Biografi Prof. Teungku Hasbi Ash-Shiddieqy

  • Bagikan
Biografi Prof. Teungku Hasbi Ash-Shiddieqy
Biografi Prof. Teungku Hasbi Ash-Shiddieqy

Reputasi Prof. Teungku Hasbi Ash-Shiddieqy sudah sangat melekat di tengah masyarakat Indonesia, khususnya di kalangan ulama pembaharu dan dunia perguruan tinggi Islam. Meskipun ada perbedaan pandangan dengan ulama tradisional, mereka tetap mengenal dan menghormati Prof. Teungku Hasbi sebagai ulama besar yang ahli dalam fikih dan tafsir-hadis. Di kalangan modernis, Teungku Hasbi dikenal sebagai ulama mujaddid yang membawa perubahan dalam pemikiran Islam dan seorang mujtahid dalam bidang hukum Islam dan fikih. Secara keseluruhan, Prof. Teungku Hasbi dikenal sebagai ulama dan guru besar ahli fikih, pakar tafsir dan hadis, serta ilmu-ilmu keislaman lainnya di Institut Agama Islam Negeri (IAIN) Sunan Kalijaga Yogyakarta, sekarang dikenal sebagai Universitas Islam Negeri (UIN) Sunan Kalijaga Yogyakarta.

Profesor DR. Teungku Hasbi Ash-Shiddieqy adalah seorang pendidik yang berpengaruh, dan merupakan salah satu tokoh pendiri dari Perguruan Tinggi Agama Islam (PTAIN) Yogyakarta, yang kemudian berganti menjadi IAIN Sunan Kalijaga. Beliau diangkat sebagai Dekan Fakultas Syari’ah dan Guru Besar di perguruan tinggi tersebut, serta beberapa perguruan tinggi lainnya di Yogyakarta, Semarang dan terakhir di Jakarta. Lebih dari itu, Profesor Tgk. Hasbi Ash-Shiddieqy dikenal sebagai penulis produktif, dengan puluhan buku yang ditulisnya dan kualitasnya yang sangat baik, serta ratusan artikel dan karya ilmiah lain yang membahas berbagai disiplin ilmu keislaman, terutama fikih, tafsir dan hadis.

## Latihan 1:
Ubahlah baris-baris data, mulai dari baris pertama data hingga baris yang memuat "86: (198, 48)", termasuk kedua baris itu, menjadi daftar JSON berisi string dengan satu string untuk setiap baris. Lewati baris kosong dan jangan sertakan gambar dalam jawaban.
Baris-baris data ini sama sekali tidak berkaitan dengan kutipan di atas.

## Bahan Sumber:
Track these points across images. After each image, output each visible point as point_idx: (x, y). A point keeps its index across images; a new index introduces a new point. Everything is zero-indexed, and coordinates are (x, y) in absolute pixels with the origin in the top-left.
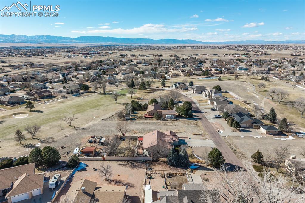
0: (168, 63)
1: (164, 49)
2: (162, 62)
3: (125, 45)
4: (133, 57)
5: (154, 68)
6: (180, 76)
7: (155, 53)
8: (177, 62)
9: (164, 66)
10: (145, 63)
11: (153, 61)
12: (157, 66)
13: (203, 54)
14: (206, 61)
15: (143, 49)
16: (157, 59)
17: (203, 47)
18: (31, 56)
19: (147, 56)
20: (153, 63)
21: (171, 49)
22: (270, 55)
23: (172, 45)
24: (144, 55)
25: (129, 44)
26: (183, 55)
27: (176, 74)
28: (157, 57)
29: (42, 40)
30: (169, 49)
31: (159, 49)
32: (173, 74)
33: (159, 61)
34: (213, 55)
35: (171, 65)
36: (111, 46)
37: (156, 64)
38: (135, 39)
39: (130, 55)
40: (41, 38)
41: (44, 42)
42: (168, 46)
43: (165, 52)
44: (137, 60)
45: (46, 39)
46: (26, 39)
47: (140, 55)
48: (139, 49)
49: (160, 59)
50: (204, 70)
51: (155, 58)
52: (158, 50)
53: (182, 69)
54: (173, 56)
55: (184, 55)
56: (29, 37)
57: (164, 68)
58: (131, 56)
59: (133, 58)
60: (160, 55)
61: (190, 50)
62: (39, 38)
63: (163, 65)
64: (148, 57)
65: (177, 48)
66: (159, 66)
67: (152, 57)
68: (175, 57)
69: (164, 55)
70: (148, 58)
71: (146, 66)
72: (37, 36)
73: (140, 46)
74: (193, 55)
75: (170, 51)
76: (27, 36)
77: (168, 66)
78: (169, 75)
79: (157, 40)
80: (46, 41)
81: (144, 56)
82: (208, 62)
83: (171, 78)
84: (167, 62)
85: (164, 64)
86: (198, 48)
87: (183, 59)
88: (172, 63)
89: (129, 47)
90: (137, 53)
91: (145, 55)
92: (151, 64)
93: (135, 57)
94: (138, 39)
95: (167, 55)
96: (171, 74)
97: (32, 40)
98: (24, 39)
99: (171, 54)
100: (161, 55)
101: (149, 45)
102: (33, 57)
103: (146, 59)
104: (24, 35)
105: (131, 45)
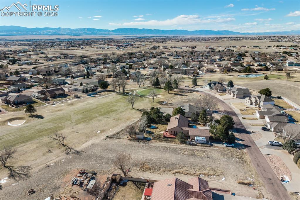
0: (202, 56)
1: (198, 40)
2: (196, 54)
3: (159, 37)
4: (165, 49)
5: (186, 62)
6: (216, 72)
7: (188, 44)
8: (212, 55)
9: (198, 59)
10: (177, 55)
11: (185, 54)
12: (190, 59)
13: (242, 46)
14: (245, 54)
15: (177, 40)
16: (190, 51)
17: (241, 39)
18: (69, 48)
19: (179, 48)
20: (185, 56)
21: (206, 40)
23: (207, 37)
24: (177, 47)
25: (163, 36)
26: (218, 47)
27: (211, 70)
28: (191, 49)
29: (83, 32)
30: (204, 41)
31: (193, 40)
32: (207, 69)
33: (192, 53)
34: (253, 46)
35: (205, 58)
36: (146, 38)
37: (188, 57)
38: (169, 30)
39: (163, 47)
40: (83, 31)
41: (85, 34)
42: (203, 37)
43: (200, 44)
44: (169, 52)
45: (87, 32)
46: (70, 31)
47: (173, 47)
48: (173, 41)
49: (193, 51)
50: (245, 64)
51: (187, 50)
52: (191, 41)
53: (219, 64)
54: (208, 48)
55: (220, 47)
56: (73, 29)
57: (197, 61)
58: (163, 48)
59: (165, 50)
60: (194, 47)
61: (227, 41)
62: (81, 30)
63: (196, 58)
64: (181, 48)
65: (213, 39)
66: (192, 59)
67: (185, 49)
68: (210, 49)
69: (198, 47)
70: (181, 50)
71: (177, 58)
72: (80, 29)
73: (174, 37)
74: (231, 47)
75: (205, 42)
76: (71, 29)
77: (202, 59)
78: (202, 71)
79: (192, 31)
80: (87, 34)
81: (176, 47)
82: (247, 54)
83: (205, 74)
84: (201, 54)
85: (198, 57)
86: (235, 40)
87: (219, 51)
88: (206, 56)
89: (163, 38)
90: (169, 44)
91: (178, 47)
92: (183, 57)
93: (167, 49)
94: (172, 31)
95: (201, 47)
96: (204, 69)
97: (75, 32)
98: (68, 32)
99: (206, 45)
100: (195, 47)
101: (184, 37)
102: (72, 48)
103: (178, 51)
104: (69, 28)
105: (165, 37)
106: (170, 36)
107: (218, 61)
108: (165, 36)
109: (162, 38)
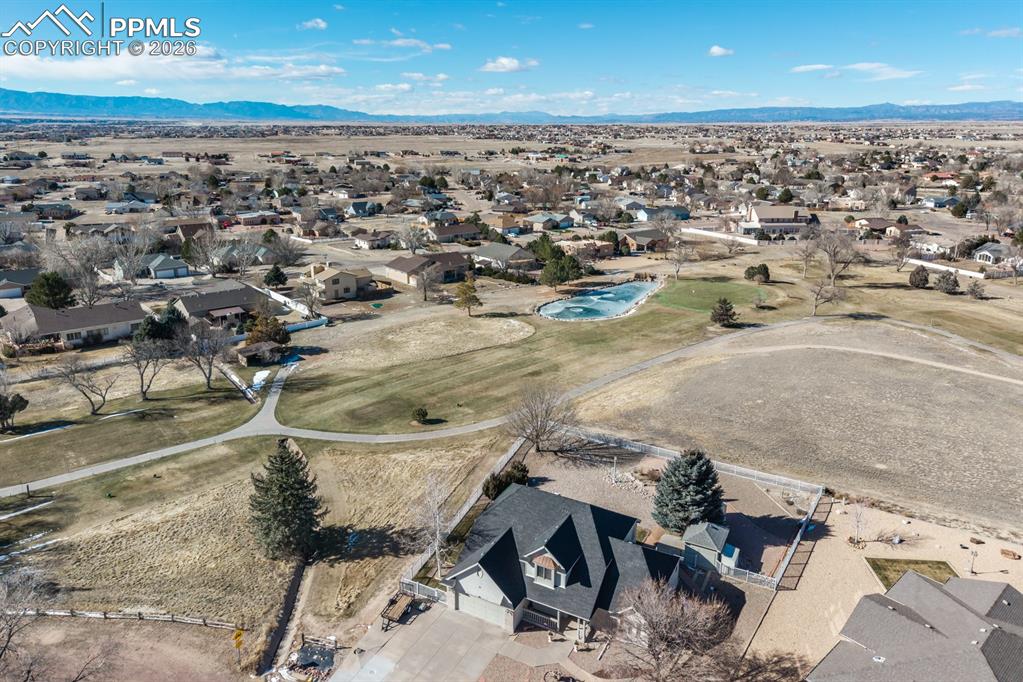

## Latihan 2:
Menurut kutipan, mengapa Prof. Teungku Hasbi Ash-Shiddieqy dikenal sebagai penulis produktif? Jawablah dalam satu sampai tiga kalimat.

## Penyelesaian Soal 1:
[
  "Track these points across images. After each image, output each visible point as point_idx: (x, y). A point keeps its index across images; a new index introduces a new point. Everything is zero-indexed, and coordinates are (x, y) in absolute pixels with the origin in the top-left.",
  "0: (168, 63)",
  "1: (164, 49)",
  "2: (162, 62)",
  "3: (125, 45)",
  "4: (133, 57)",
  "5: (154, 68)",
  "6: (180, 76)",
  "7: (155, 53)",
  "8: (177, 62)",
  "9: (164, 66)",
  "10: (145, 63)",
  "11: (153, 61)",
  "12: (157, 66)",
  "13: (203, 54)",
  "14: (206, 61)",
  "15: (143, 49)",
  "16: (157, 59)",
  "17: (203, 47)",
  "18: (31, 56)",
  "19: (147, 56)",
  "20: (153, 63)",
  "21: (171, 49)",
  "22: (270, 55)",
  "23: (172, 45)",
  "24: (144, 55)",
  "25: (129, 44)",
  "26: (183, 55)",
  "27: (176, 74)",
  "28: (157, 57)",
  "29: (42, 40)",
  "30: (169, 49)",
  "31: (159, 49)",
  "32: (173, 74)",
  "33: (159, 61)",
  "34: (213, 55)",
  "35: (171, 65)",
  "36: (111, 46)",
  "37: (156, 64)",
  "38: (135, 39)",
  "39: (130, 55)",
  "40: (41, 38)",
  "41: (44, 42)",
  "42: (168, 46)",
  "43: (165, 52)",
  "44: (137, 60)",
  "45: (46, 39)",
  "46: (26, 39)",
  "47: (140, 55)",
  "48: (139, 49)",
  "49: (160, 59)",
  "50: (204, 70)",
  "51: (155, 58)",
  "52: (158, 50)",
  "53: (182, 69)",
  "54: (173, 56)",
  "55: (184, 55)",
  "56: (29, 37)",
  "57: (164, 68)",
  "58: (131, 56)",
  "59: (133, 58)",
  "60: (160, 55)",
  "61: (190, 50)",
  "62: (39, 38)",
  "63: (163, 65)",
  "64: (148, 57)",
  "65: (177, 48)",
  "66: (159, 66)",
  "67: (152, 57)",
  "68: (175, 57)",
  "69: (164, 55)",
  "70: (148, 58)",
  "71: (146, 66)",
  "72: (37, 36)",
  "73: (140, 46)",
  "74: (193, 55)",
  "75: (170, 51)",
  "76: (27, 36)",
  "77: (168, 66)",
  "78: (169, 75)",
  "79: (157, 40)",
  "80: (46, 41)",
  "81: (144, 56)",
  "82: (208, 62)",
  "83: (171, 78)",
  "84: (167, 62)",
  "85: (164, 64)",
  "86: (198, 48)"
]

## Penyelesaian Soal 2:
Beliau menulis puluhan buku yang kualitasnya sangat baik, serta ratusan artikel dan karya ilmiah lain. Tulisan-tulisan itu membahas berbagai disiplin ilmu keislaman, terutama fikih, tafsir, dan hadis.